At a recent meeting, it was proposed to push the decision to March 2020, as the December 2019 meeting would still likely not be soon enough.
Critics say the revolving makeup of the CND panel means by that date a new set of governments would have representatives, risking further delay as they must catch up.
The full timeline of the delays to the rescheduling process is on Cannabis Law Report here.
The WHO recommendations call for cannabis and its chemical components to be rescheduled under international drug agreements. They advise that whole-plant cannabis as well as cannabis resin be deleted from the most restrictive category (Schedule 4) in a 1961 international drug convention.
By comparison, the US Controlled Substances Act labels the most-restricted drugs Schedule 1, the UN treaty defines Schedule 4 as its most-restricted category and Schedule 1 the least-restricted.
Somewhat confusingly, the UN Chief Executives Board (CEB), which represents 31 UN agencies including the UN Office on Drugs and Crime (UNODC), adopted a position stating that member states should pursue science-based, health-oriented drug policies, which many have read as a clear pointer towards decriminalisation.
The endorsement represents a substantial shift in tone from certain UN agencies including the UNODC, which has historically supported draconian enforcement of drug laws. The move also predates a major international meeting that will shape future UN drug policy.
Per the statement, the CEB said the agencies agreed to “commit to stepping up our joint efforts and supporting each other” in a variety of ways.
It will “promote alternatives to conviction and punishment in appropriate cases, including the decriminalisation of drug possession for personal use,” for example.
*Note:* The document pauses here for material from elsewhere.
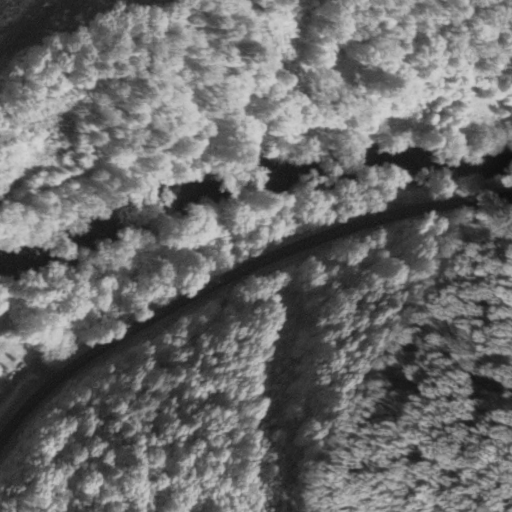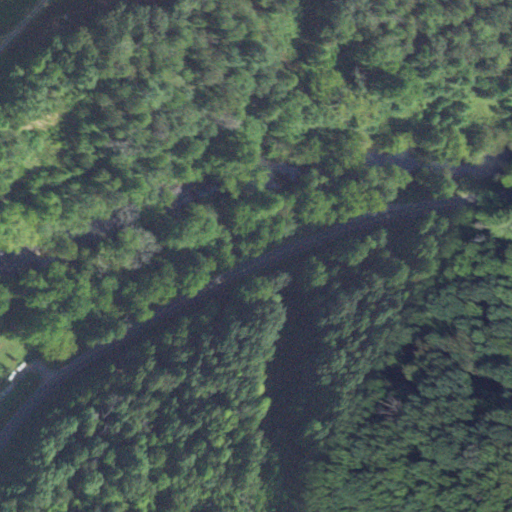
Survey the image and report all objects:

Other policies it backs include more cash for harm reduction programs, universal health care coverage for substance use disorders, addressing prison overcrowding and eliminating the stigma and discrimination associated with drug use.
These lofty principles will be promoted as the UN Commission on Narcotic Drugs (UNCND) gears to convene to set its 2030 Agenda for Sustainable Development.
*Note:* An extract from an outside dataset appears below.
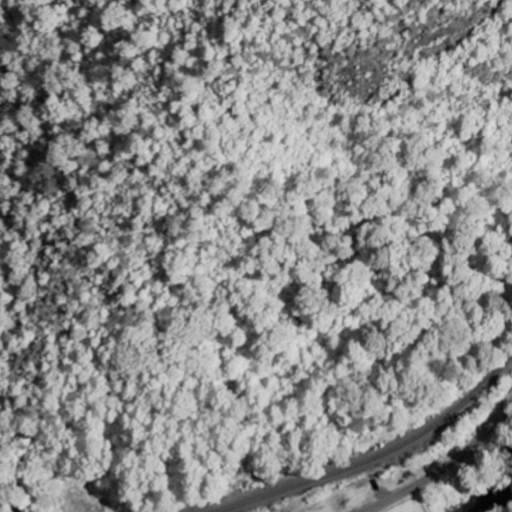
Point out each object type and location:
railway: (376, 455)
road: (446, 467)
road: (2, 510)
Transform said endorsements for decriminalisation among certain UN agencies have been increasing in recent years.
The WHO, The UN Office of the High Commissioner for Human Rights, UN Women and UN Development Program have each embraced the policy, as has former UN Secretary General ban Ki Moon and the current secretary general, António Guterres.
Guterres, as Portugal’s prime minister, oversaw the passage of a national law to legalise drugs, a policy he flagged in a speech to UNCND last year.
The main takeaway is the message that drug use should be a public health, rather than a law enforcement and criminal justice matter.
It is worth noting that limitations of the initial WHO review also note that whatever progress is made in aligning the UN drug treaties’ cannabis scheduling in line with modern science is unlikely to lead to decriminalisation for recreational use.
This would be outside what the drug control treaties permit, and countries wishing to emulate Uruguay and Canada, and some US states in permitting full legalisation will need to find a different pathway out of the treaty structures.